PASSAGE SHOWN:
"""

System 2 is the only one that can follow rules, compare objects on several attributes, and make deliberate choices between options. The automatic System 1 does not have these capabilities. A crucial capability of System 2 is the adoption of "task sets": it can program memory to obey an instruction that overrides habitual responses. 

The Lazy Controller


The maintenance of a coherent train of thought and the occasional engagement in effortful thinking also require self-control. Frequent switching of tasks and speeded-up mental work are not intrinsically pleasurable, and that people avoid them when possible. This is how the law of least effort comes to be a law. A state of effortless concentration so deep that people lose their sense of time is called as flow. Flow neatly separates the two forms of effort: concentration on the task and the deliberate control of attention.  

System 1 has more influence on behaviour when System 2 is busy. People who are cognitively busy are also more likely to make selfish choices, use sexist language, and make superficial judgements in social situations. Self-control requires attention and effort. 

An effort of will or self-control is tiring; if you have had to force yourself to do something, you are less willing or less able to exert self-control when the next challenge comes around. This is called ego depletion. After exerting self-control in one task, you do not feel like making an effort in another, although you could do it if you really had to. Ego depletion is not the same mental state as cognitive busyness.

Those who avoid the sin of intellectual sloth could be called engaged. They are more alert, more intellectually active, less willing to be satisfied with superficially attractive answers, more skeptical about their intuitions. The psychologist would call them more rational. System 1 is impulsive and intuitive; System 2 is capable of reasoning, and it is cautious, but at least for some people it is also lazy

The Associative Machine


System 1 provides the impressions that often turn into your beliefs, and is the source of the impulses that often become your choice and your actions. It offers a tacit interpretation of what happens to you and around you, linking the present with the recent past and with expectations about the near future. It contains the model of the world that instantly evaluates events as normal or surprising. It is the source of your rapid and often precise intuitive judgements. It does most of this without your conscious awareness of its activities. System 1 is also the origin of many of the systematic errors in your intuitions.

"""

WHAT THIS EXERCISE ASKS:
1) In the passage on the two systems of thinking, reproduce everything from "System 1 has" down to "attention and effort.", switching "selfish" to "self-serving".
2) Continue the passage on the two systems of thinking from its last sentence.
The material that follows is separate from the passage on the two systems of thinking.

Dataset records:
"""

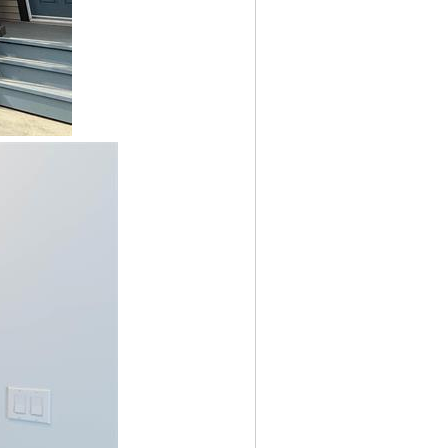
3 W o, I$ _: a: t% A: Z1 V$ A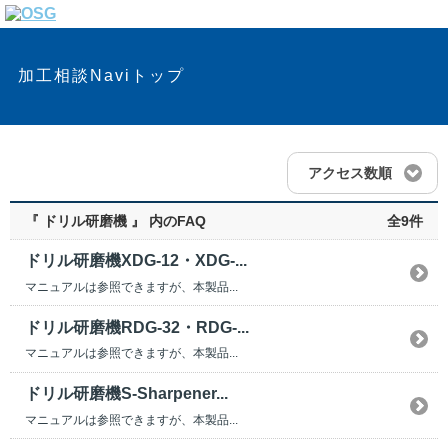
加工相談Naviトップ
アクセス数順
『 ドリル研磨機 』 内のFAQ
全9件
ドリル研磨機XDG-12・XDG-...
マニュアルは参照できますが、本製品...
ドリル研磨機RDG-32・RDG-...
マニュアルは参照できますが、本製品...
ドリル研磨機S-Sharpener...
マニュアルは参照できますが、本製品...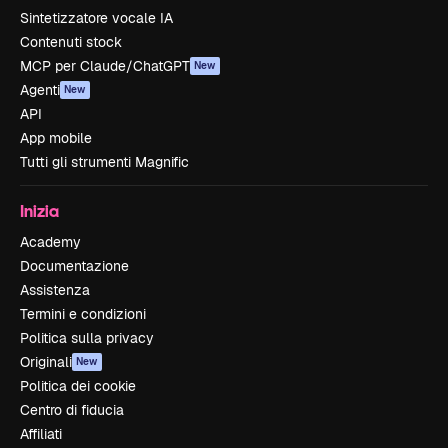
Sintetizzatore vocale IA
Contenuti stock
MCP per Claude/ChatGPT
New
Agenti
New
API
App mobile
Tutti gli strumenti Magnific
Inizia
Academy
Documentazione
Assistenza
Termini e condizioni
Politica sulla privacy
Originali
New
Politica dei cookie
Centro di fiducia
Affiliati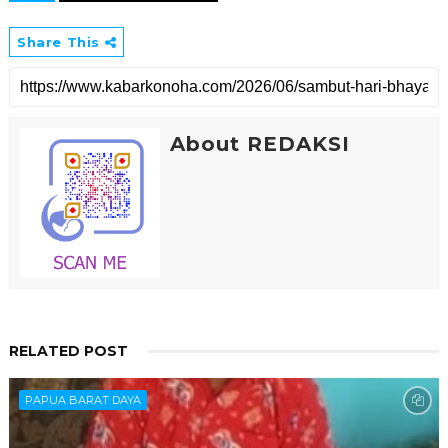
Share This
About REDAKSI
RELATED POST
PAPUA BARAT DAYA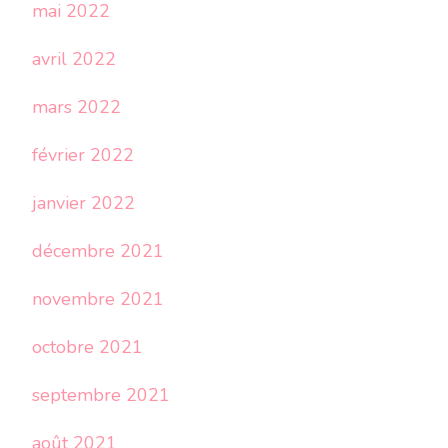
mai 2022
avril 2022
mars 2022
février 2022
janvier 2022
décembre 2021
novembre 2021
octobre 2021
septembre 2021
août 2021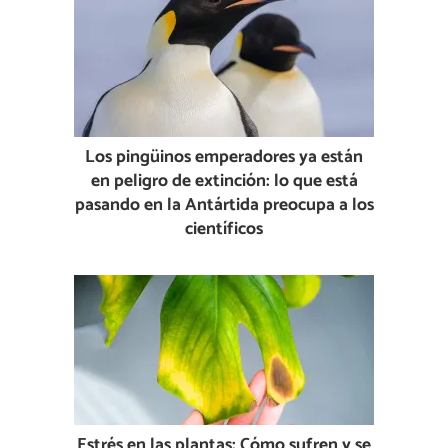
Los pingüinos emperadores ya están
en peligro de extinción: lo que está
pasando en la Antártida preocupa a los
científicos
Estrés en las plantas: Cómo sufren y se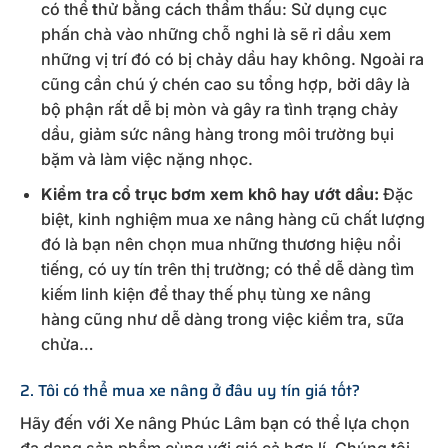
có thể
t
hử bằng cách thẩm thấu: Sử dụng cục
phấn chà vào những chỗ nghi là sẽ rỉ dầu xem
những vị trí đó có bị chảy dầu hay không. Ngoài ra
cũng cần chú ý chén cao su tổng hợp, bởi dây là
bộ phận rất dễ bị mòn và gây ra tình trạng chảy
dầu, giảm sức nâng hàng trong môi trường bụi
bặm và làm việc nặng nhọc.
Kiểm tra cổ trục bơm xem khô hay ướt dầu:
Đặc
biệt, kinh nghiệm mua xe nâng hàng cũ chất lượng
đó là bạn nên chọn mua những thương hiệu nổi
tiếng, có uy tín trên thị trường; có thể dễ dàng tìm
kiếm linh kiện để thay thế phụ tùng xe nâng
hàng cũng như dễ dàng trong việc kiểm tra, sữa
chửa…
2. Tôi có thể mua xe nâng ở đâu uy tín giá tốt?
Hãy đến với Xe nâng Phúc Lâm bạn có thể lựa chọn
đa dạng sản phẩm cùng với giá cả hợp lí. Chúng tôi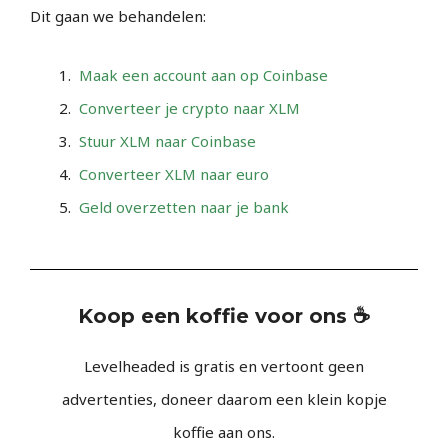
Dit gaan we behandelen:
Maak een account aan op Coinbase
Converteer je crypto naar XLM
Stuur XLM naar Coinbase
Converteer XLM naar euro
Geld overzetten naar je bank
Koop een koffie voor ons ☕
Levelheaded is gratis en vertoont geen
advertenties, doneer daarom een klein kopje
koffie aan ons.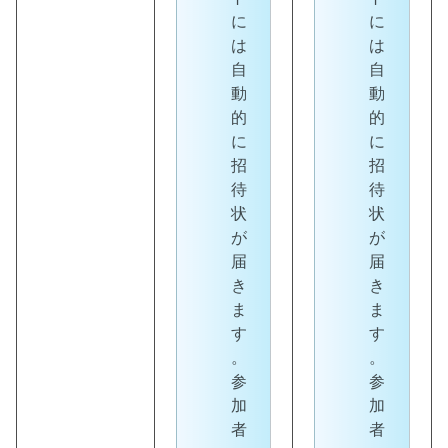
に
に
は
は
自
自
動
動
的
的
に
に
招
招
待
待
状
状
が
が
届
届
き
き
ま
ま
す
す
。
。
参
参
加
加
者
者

"""
"""

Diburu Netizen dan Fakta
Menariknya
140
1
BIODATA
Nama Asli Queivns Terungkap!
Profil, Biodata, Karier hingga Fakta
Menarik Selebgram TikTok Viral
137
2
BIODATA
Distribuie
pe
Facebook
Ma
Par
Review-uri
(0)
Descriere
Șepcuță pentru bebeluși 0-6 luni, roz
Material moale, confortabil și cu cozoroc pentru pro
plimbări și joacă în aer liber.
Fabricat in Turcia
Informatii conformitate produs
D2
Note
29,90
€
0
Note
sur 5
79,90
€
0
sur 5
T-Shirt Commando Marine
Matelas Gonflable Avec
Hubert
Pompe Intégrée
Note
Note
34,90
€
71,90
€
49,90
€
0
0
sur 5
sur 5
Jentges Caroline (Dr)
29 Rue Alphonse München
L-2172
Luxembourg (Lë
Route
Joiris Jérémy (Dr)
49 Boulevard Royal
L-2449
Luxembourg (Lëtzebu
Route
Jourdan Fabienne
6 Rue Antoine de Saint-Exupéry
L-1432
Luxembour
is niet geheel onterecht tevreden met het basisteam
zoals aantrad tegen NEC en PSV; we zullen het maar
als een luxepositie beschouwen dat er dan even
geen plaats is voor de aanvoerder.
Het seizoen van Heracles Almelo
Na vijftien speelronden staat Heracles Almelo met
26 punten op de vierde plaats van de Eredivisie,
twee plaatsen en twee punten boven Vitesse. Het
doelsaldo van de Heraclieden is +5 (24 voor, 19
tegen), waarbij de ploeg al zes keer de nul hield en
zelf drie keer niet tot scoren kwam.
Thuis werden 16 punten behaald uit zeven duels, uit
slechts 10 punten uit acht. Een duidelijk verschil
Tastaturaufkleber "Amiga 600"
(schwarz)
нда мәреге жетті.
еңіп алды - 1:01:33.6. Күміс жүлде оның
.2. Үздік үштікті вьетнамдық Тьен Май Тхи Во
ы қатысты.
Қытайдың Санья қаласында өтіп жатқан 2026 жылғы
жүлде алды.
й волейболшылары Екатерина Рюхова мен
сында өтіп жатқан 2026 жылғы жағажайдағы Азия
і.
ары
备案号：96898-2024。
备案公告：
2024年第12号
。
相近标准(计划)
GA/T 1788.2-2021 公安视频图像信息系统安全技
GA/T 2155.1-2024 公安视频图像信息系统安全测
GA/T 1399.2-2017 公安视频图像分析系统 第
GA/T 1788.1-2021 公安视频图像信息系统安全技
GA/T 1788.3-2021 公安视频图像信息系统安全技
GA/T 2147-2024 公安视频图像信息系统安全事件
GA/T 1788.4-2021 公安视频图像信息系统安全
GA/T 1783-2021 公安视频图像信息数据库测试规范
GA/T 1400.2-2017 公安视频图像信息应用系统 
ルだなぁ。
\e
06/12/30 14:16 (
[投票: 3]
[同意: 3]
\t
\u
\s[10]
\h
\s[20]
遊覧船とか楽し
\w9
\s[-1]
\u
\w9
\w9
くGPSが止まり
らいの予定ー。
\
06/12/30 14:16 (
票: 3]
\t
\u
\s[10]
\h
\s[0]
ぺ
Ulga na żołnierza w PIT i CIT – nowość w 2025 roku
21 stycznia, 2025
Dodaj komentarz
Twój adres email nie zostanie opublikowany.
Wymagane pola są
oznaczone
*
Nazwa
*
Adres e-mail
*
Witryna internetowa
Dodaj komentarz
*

"""
"""

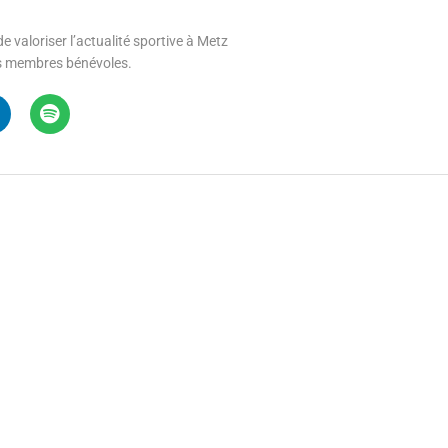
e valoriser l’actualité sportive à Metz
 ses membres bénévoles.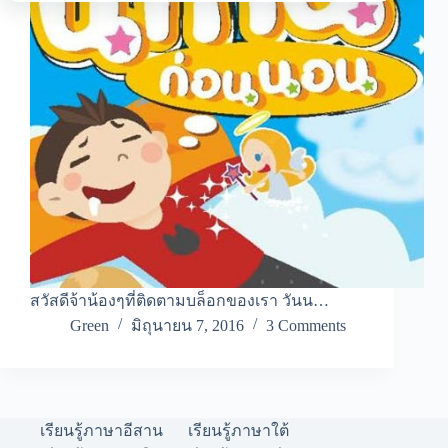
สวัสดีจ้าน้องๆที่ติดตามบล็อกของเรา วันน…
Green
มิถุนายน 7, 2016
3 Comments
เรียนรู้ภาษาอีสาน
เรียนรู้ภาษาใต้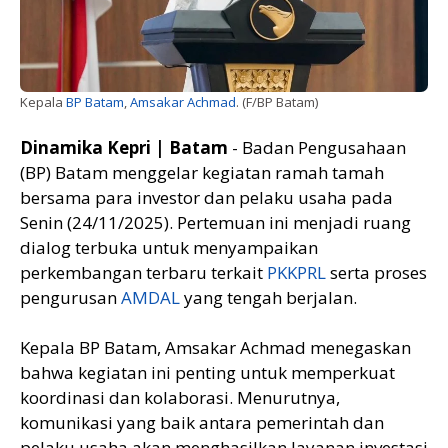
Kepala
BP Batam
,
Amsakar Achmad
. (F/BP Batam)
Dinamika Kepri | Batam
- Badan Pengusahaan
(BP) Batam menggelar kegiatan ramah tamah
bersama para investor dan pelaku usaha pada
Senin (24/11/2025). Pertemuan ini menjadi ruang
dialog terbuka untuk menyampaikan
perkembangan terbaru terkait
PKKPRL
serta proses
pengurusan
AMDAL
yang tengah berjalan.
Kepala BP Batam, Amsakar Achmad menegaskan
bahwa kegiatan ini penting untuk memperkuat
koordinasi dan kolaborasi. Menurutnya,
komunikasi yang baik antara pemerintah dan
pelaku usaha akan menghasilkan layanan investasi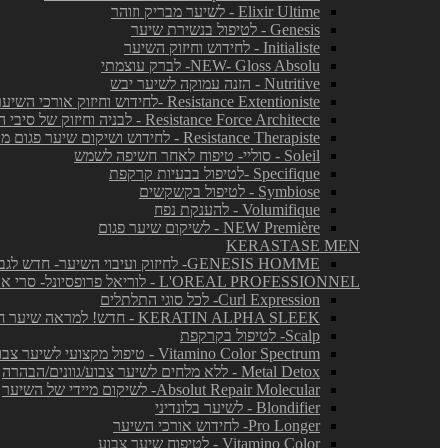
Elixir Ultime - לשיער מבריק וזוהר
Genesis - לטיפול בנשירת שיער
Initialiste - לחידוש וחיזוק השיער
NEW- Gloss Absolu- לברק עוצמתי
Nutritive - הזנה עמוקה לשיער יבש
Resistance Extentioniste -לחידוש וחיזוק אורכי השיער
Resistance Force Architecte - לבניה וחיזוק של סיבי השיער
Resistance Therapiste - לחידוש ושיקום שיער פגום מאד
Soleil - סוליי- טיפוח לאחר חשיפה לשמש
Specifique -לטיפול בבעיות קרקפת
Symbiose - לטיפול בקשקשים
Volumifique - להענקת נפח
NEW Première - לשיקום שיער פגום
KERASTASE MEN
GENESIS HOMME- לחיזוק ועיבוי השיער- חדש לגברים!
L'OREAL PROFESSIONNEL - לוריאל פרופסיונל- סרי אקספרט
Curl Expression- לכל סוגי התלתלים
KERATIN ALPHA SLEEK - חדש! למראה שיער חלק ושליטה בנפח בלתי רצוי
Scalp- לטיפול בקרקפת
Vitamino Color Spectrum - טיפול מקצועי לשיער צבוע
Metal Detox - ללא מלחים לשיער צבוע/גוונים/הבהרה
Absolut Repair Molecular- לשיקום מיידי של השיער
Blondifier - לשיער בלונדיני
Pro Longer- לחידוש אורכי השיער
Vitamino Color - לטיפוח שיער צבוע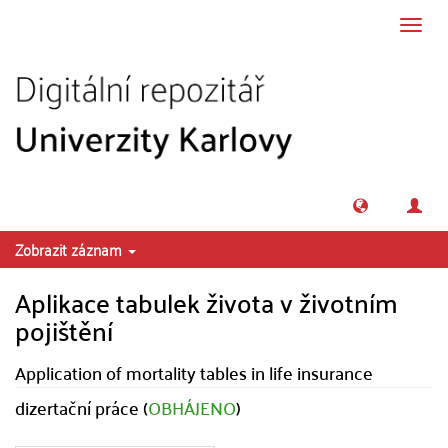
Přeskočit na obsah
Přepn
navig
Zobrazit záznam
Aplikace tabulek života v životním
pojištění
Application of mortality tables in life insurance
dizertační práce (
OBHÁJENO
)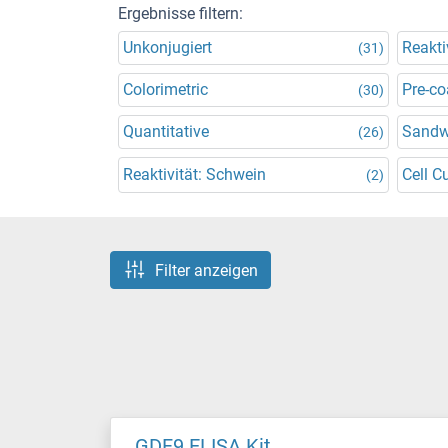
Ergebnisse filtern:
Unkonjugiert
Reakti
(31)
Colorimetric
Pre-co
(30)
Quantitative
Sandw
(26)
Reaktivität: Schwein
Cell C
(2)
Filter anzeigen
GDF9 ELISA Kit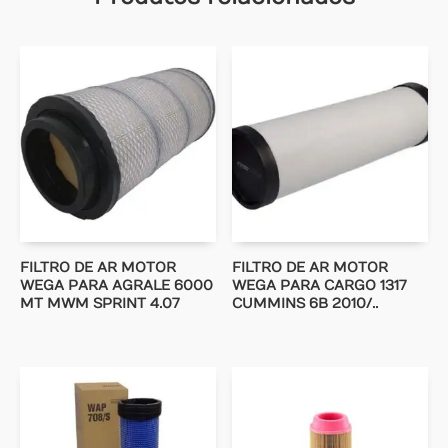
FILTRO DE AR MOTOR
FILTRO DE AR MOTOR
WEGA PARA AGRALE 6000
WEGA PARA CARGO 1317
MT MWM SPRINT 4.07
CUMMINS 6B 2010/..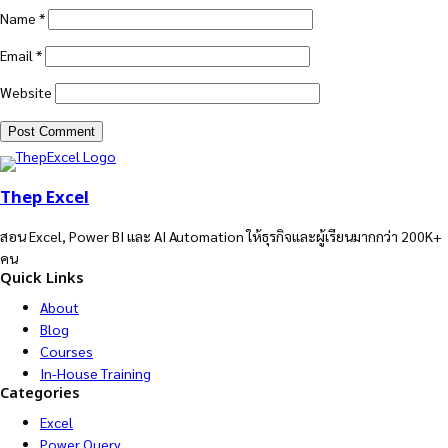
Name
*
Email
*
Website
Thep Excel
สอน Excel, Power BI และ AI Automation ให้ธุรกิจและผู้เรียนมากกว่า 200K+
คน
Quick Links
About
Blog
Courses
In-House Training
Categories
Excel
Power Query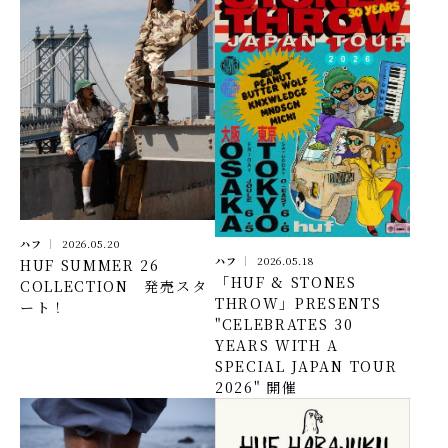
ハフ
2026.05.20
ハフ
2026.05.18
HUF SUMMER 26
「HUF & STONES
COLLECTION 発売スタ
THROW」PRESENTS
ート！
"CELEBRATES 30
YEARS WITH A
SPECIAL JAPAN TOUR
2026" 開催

"""

RESPONSES BY TASK:
1)
System 1 has more influence on behaviour when System 2 is busy. People who are cognitively busy are also more likely to make self-serving choices, use sexist language, and make superficial judgements in social situations. Self-control requires attention and effort.

2)
Cognitive Ease


Cognitive Ease has a range between Easy and Strained. Easy is a sign that things are going well. Strained indicates that a problem exists, which will require increased mobilisation of System 2. This is called cognitive strain. Cognitive strain is affected by both the current level of effort and the presence of unmet demands. When you are in the state of cognitive ease, you are probably in a good mood, like what you see, believe what you hear, trust your intuitions, and feel that the current situation is comfortably familiar. You are also likely to be relatively casual and superficial in your thinking. When you feel strained, you are more likely to be vigilant and suspicious, invest more effort in what you are doing, feel less comfortable, and make fewer errors, but you also are less intuitive and less creative than usual. 

The experience of familiarity has a simple but powerful quality of "pastness" that seems to indicate that it is a direct reflection of prior experience. The familiarity of one phrase in the statement sufficed to make the whole statement fell familiar, and therefore true. People can overcome some of the superficial factors that produce illusions of truth when strongly motivated to do so. But on most occasions, the lazy System 2 will adopt the suggestions of System 1 and march on. 

A good mood is a signal that things are generally going well, the environment is safe, and it is all right to let one's guard down. A bad mood indicates that things are not going very well, there may be a thread, and vigilance is required. Cognitive ease is both a cause and a consequence of a pleasant feeling. 

Norms, Surprises, and Causes


A large event is supposed to have consequences, and the consequences need causes to explain them. We have limited information about what happened on a day, and System 1 is adept at finding a coherent causal story and links the fragments of knowledge at its disposal. 

People are prone to apply casual thinking inappropriately, to situations that require statistical reasoning. Statistical thinking derives conclusions about individual cases from properties of categories and ensembles. Unfortunately, System 1 does not have capability for this mode of reasoning; System 2 can learn to think statistically, but few people receive the necessary training. 

A machine for Jumping to Conclusions


When uncertain, System 1 bets on an answer, and the bests are guided by experience. The rules of the betting are intelligent: recent events and the current context have most weight in determining an interpretation. When no recent event comes to mind, more distant memories govern. Jumping to conclusions is efficient if the conclusions are likely to be correct and cost of an occasional mistake acceptable, and if the jump saves much time and effort. Jumping to conclusions is risky when the situation is unfamiliar, the stakes are high, and there is no time to collect more information. These are the circumstances in which intuitive errors are probable, which may be prevented by a deliberate intervention of System 2.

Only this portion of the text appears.